Volunteering gives you more than just connections. It shows that you care about contributing to something larger than yourself. Whether it’s supporting a non-profit with data analysis, mentoring students, or helping organize community events, it allows others to see how you work, think, and collaborate.
If you want to stand out, don’t just join communities, contribute to them. That’s how people remember you, and how opportunities start to find you instead of the other way around.
Breaking into AI takes consistency more than perfection. Once you’ve clarified your goals and started building connections, focus on taking small, visible actions that compound over time.
To wrap up this blog post, here are some practical next steps you can take.
Create a GitHub, Notion page, or personal website to showcase your projects. Keep it simple but well-organized. This becomes your digital portfolio - something you can share with recruiters or new contacts right away.
Start uploading projects and craft a story behind them. Explain the “why” behind each one, what you learned, and what impact it could have. Storytelling turns technical work into something memorable.
Search for in-person and online events on Meetup or Luma. Attend AI and data-related talks, workshops, and hackathons to meet people and learn from real practitioners.
Look for volunteer organizations in your area focused on AI and data. In Portugal, examples include Data Science for Social Good Portugal, the Lisbon Data Science Academy, and the Data Science Portuguese Association (DSPT). They’re great entry points to gain experience and connect with the community.
Apply to jobs even if you don’t meet every requirement. Recruiters know junior candidates are still learning.
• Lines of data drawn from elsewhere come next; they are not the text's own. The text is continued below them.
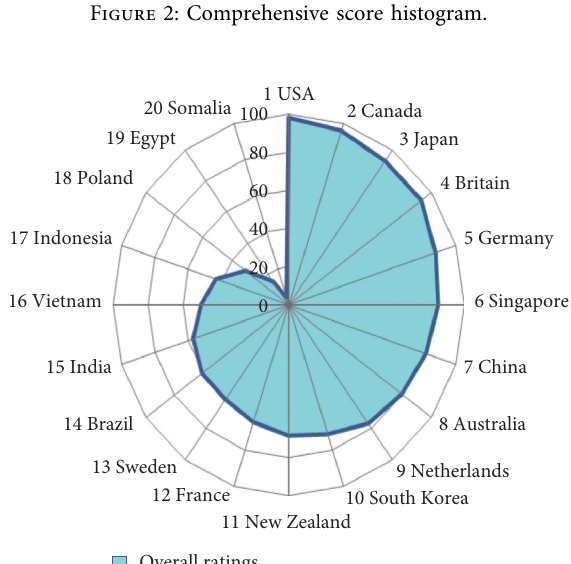
Figure 2: Comprehensive score histogram.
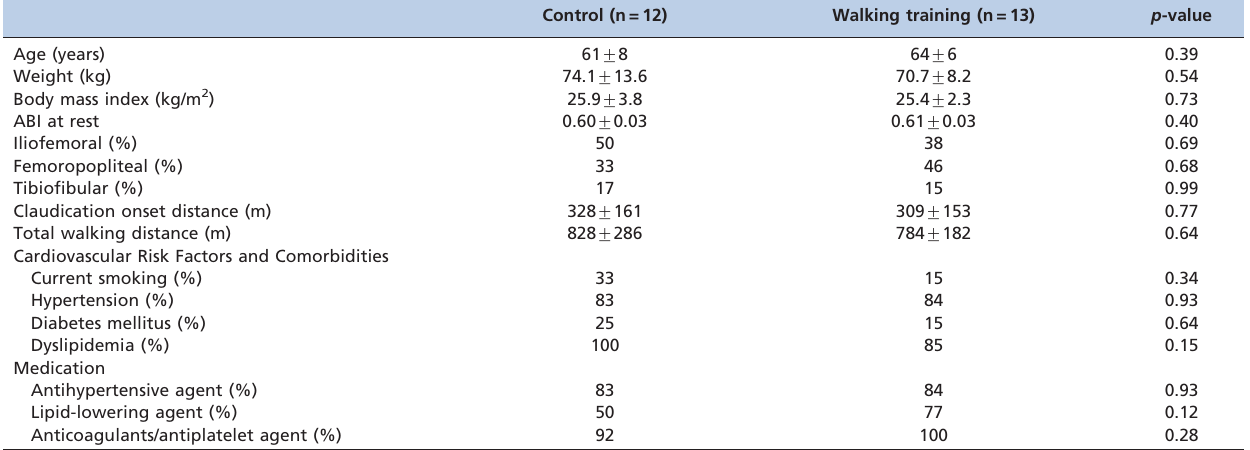
Table 1 - Clinical characteristics of the study patients.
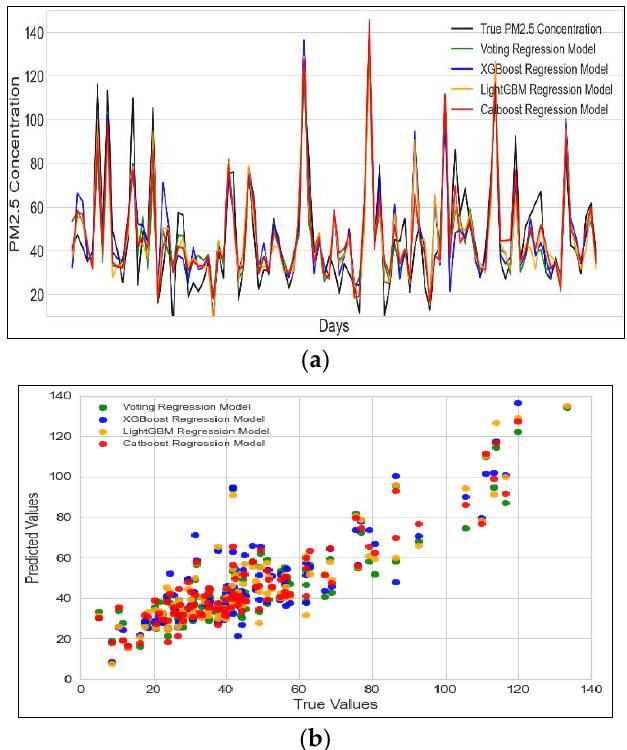
Figure 6. ( a ) Time series plot of true and predicted PM 2.5 concentration for the test dataset using different regression models. ( b ) Scatter plot between true and predicted PM 2.5 concentration on the test dataset using VR, XGB, LGBM and CB models.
Curiosity and initiative often matter more than ticking every box.
Tailor your CV for the roles you actually want to do. Highlight relevant coursework, side projects, and tools related to your target role instead of listing everything you’ve ever done.
Document your learning publicly. Write short posts on LinkedIn or Medium about your process, lessons, or insights from projects. It builds your credibility and helps others find you.
Join online AI and data communities on Slack, Discord, or Reddit. Participate in discussions, ask questions, and offer help when you can.
Getting your first AI job isn’t about luck or a perfect resume. The people who move fastest are those who show up - online, in person, and in the work they share. Start small, stay engaged, and let your projects and connections do the talking!
Let me know any other tips you’ve found relevant for your job search in the comments. They may be interesting for other people reading this!